> [ASSIGNMENT]: Quote the source text of every row below word for word, leaving out the pictures.

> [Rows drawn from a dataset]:
##############################
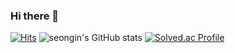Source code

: ### Hi there 👋
[![Hits](https://hits.seeyoufarm.com/api/count/incr/badge.svg?url=https%3A%2F%2Fgithub.com%2Fseonginnnnn&count_bg=%23FFD8AA&title_bg=%23F3AFEE&icon=&icon_color=%23E7E7E7&title=hits&edge_flat=false)](https://hits.seeyoufarm.com)
![seongin's GitHub stats](https://github-readme-stats.vercel.app/api?username=seonginnnnn&show_icons=true&theme=radical)
[![Solved.ac Profile](http://mazassumnida.wtf/api/generate_badge?boj={tjd6411})](https://solved.ac/{tjd6411})
<!--
**seonginnnnn/seonginnnnn** is a ✨ _special_ ✨ repository because its `README.md` (this file) appears on your GitHub profile.

Here are some ideas to get you started:

- 🔭 I’m currently working on ...
- 🌱 I’m currently learning ...
- 👯 I’m looking to collaborate on ...
- 🤔 I’m looking for help with ...
- 💬 Ask me about ...
- 📫 How to reach me: ...
- 😄 Pronouns: ...
- ⚡ Fun fact: ...
-->

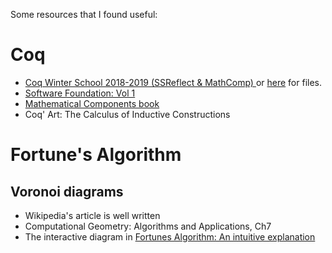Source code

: Some resources that I found useful:

# Coq 
* [ Coq Winter School 2018-2019 (SSReflect & MathComp) ](https://team.inria.fr/marelle/en/coq-winter-school-2018-2019-ssreflect-mathcomp/) or [here](https://www-sop.inria.fr/teams/marelle/coq-18/) for files.
* [Software Foundation: Vol 1](https://softwarefoundations.cis.upenn.edu/lf-current/toc.html)
 * [Mathematical Components book](https://math-comp.github.io/mcb/)
* Coq' Art: The Calculus of Inductive Constructions

# Fortune's Algorithm
## Voronoi diagrams
* Wikipedia's article is well written 
* Computational Geometry: Algorithms and Applications, Ch7
* The interactive diagram in [Fortunes Algorithm: An intuitive explanation](https://jacquesheunis.com/post/fortunes-algorithm/) 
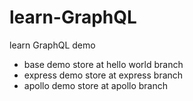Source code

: # learn-GraphQL

learn GraphQL demo

- base demo store at hello world branch
- express demo store at express branch
- apollo demo store at apollo branch
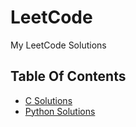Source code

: # LeetCode

My LeetCode Solutions

## Table Of Contents

- [C Solutions](src/c)
- [Python Solutions](src/python)
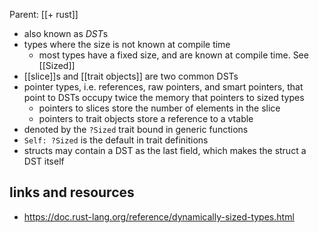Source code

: Parent: [[+ rust]]

- also known as *DST*s
- types where the size is not known at compile time
	- most types have a fixed size, and are known at compile time. See [[Sized]]
- [[slice]]s and [[trait objects]] are two common DSTs
- pointer types, i.e. references, raw pointers, and smart pointers, that point to DSTs occupy twice the memory that pointers to sized types
	- pointers to slices store the number of elements in the slice
	- pointers to trait objects store a reference to a vtable
- denoted by the `?Sized` trait bound in generic functions
- `Self: ?Sized` is the default in trait definitions
- structs may contain a DST as the last field, which makes the struct a DST itself

## links and resources

- https://doc.rust-lang.org/reference/dynamically-sized-types.html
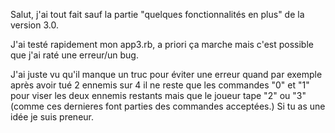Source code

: 

Salut, j'ai tout fait sauf la partie "quelques fonctionnalités en plus" de la version 3.0.

J'ai testé rapidement mon app3.rb, a priori ça marche mais c'est possible que j'ai raté une erreur/un bug. 

J'ai juste vu qu'il manque un truc pour éviter une erreur quand par exemple après avoir tué 2 ennemis sur 4 il ne reste que les commandes "0" et "1" pour viser les deux ennemis restants mais que le joueur tape "2" ou "3" (comme ces dernieres font parties des commandes acceptées.)
Si tu as une idée je suis preneur.
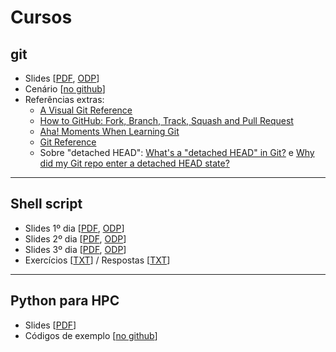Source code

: # Cursos

## git

* Slides [[PDF](git/curso.pdf), [ODP](git/curso.odp)]
* Cenário [[no github](https://github.com/gmgall/cursos/blob/master/git/cenario.md)]
* Referências extras:
    * [A Visual Git Reference](http://marklodato.github.io/visual-git-guide/index-en.html)
    * [How to GitHub: Fork, Branch, Track, Squash and Pull Request](https://gun.io/blog/how-to-github-fork-branch-and-pull-request/)
    * [Aha! Moments When Learning Git](http://betterexplained.com/articles/aha-moments-when-learning-git/)
    * [Git Reference](http://gitref.org/)
    * Sobre "detached HEAD":
      [What's a "detached HEAD" in Git?](http://www.git-tower.com/learn/git/faq/detached-head-when-checkout-commit/) e [Why did my Git repo enter a detached HEAD state?](http://stackoverflow.com/questions/3965676/why-did-my-git-repo-enter-a-detached-head-state/)

----------

## Shell script

* Slides 1º dia [[PDF](shell/intro.pdf), [ODP](shell/intro.odp)]
* Slides 2º dia [[PDF](shell/script.pdf), [ODP](shell/script.odp)]
* Slides 3º dia [[PDF](shell/comandos.pdf), [ODP](shell/comandos.odp)]
* Exercícios [[TXT](shell/exercicios.txt)] / Respostas [[TXT](shell/respostas.txt)]

----------

## Python para HPC

* Slides [[PDF](python-hpc/Python%20para%20HPC.pdf)]
* Códigos de exemplo [[no github](https://github.com/gmgall/python-hpc)]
##############################
> [REPLY]:
Source code

: ### Hi there 👋
[![Hits](https://hits.seeyoufarm.com/api/count/incr/badge.svg?url=https%3A%2F%2Fgithub.com%2Fseonginnnnn&count_bg=%23FFD8AA&title_bg=%23F3AFEE&icon=&icon_color=%23E7E7E7&title=hits&edge_flat=false)](https://hits.seeyoufarm.com)
![seongin's GitHub stats](https://github-readme-stats.vercel.app/api?username=seonginnnnn&show_icons=true&theme=radical)
[![Solved.ac Profile](http://mazassumnida.wtf/api/generate_badge?boj={tjd6411})](https://solved.ac/{tjd6411})
<!--
**seonginnnnn/seonginnnnn** is a ✨ _special_ ✨ repository because its `README.md` (this file) appears on your GitHub profile.

Here are some ideas to get you started:

- 🔭 I’m currently working on ...
- 🌱 I’m currently learning ...
- 👯 I’m looking to collaborate on ...
- 🤔 I’m looking for help with ...
- 💬 Ask me about ...
- 📫 How to reach me: ...
- 😄 Pronouns: ...
- ⚡ Fun fact: ...
-->

Source code

: Some resources that I found useful:

# Coq 
* [ Coq Winter School 2018-2019 (SSReflect & MathComp) ](https://team.inria.fr/marelle/en/coq-winter-school-2018-2019-ssreflect-mathcomp/) or [here](https://www-sop.inria.fr/teams/marelle/coq-18/) for files.
* [Software Foundation: Vol 1](https://softwarefoundations.cis.upenn.edu/lf-current/toc.html)
 * [Mathematical Components book](https://math-comp.github.io/mcb/)
* Coq' Art: The Calculus of Inductive Constructions

# Fortune's Algorithm
## Voronoi diagrams
* Wikipedia's article is well written 
* Computational Geometry: Algorithms and Applications, Ch7
* The interactive diagram in [Fortunes Algorithm: An intuitive explanation](https://jacquesheunis.com/post/fortunes-algorithm/) 
Source code

: # learn-GraphQL

learn GraphQL demo

- base demo store at hello world branch
- express demo store at express branch
- apollo demo store at apollo branch
Source code

: # LeetCode

My LeetCode Solutions

## Table Of Contents

- [C Solutions](src/c)
- [Python Solutions](src/python)
Source code

: Parent: [[+ rust]]

- also known as *DST*s
- types where the size is not known at compile time
	- most types have a fixed size, and are known at compile time. See [[Sized]]
- [[slice]]s and [[trait objects]] are two common DSTs
- pointer types, i.e. references, raw pointers, and smart pointers, that point to DSTs occupy twice the memory that pointers to sized types
	- pointers to slices store the number of elements in the slice
	- pointers to trait objects store a reference to a vtable
- denoted by the `?Sized` trait bound in generic functions
- `Self: ?Sized` is the default in trait definitions
- structs may contain a DST as the last field, which makes the struct a DST itself

## links and resources

- https://doc.rust-lang.org/reference/dynamically-sized-types.html
Source code

: 

Salut, j'ai tout fait sauf la partie "quelques fonctionnalités en plus" de la version 3.0.

J'ai testé rapidement mon app3.rb, a priori ça marche mais c'est possible que j'ai raté une erreur/un bug. 

J'ai juste vu qu'il manque un truc pour éviter une erreur quand par exemple après avoir tué 2 ennemis sur 4 il ne reste que les commandes "0" et "1" pour viser les deux ennemis restants mais que le joueur tape "2" ou "3" (comme ces dernieres font parties des commandes acceptées.)
Si tu as une idée je suis preneur.
Source code

: # Cursos

## git

* Slides [[PDF](git/curso.pdf), [ODP](git/curso.odp)]
* Cenário [[no github](https://github.com/gmgall/cursos/blob/master/git/cenario.md)]
* Referências extras:
    * [A Visual Git Reference](http://marklodato.github.io/visual-git-guide/index-en.html)
    * [How to GitHub: Fork, Branch, Track, Squash and Pull Request](https://gun.io/blog/how-to-github-fork-branch-and-pull-request/)
    * [Aha! Moments When Learning Git](http://betterexplained.com/articles/aha-moments-when-learning-git/)
    * [Git Reference](http://gitref.org/)
    * Sobre "detached HEAD":
      [What's a "detached HEAD" in Git?](http://www.git-tower.com/learn/git/faq/detached-head-when-checkout-commit/) e [Why did my Git repo enter a detached HEAD state?](http://stackoverflow.com/questions/3965676/why-did-my-git-repo-enter-a-detached-head-state/)

----------

## Shell script

* Slides 1º dia [[PDF](shell/intro.pdf), [ODP](shell/intro.odp)]
* Slides 2º dia [[PDF](shell/script.pdf), [ODP](shell/script.odp)]
* Slides 3º dia [[PDF](shell/comandos.pdf), [ODP](shell/comandos.odp)]
* Exercícios [[TXT](shell/exercicios.txt)] / Respostas [[TXT](shell/respostas.txt)]

----------

## Python para HPC

* Slides [[PDF](python-hpc/Python%20para%20HPC.pdf)]
* Códigos de exemplo [[no github](https://github.com/gmgall/python-hpc)]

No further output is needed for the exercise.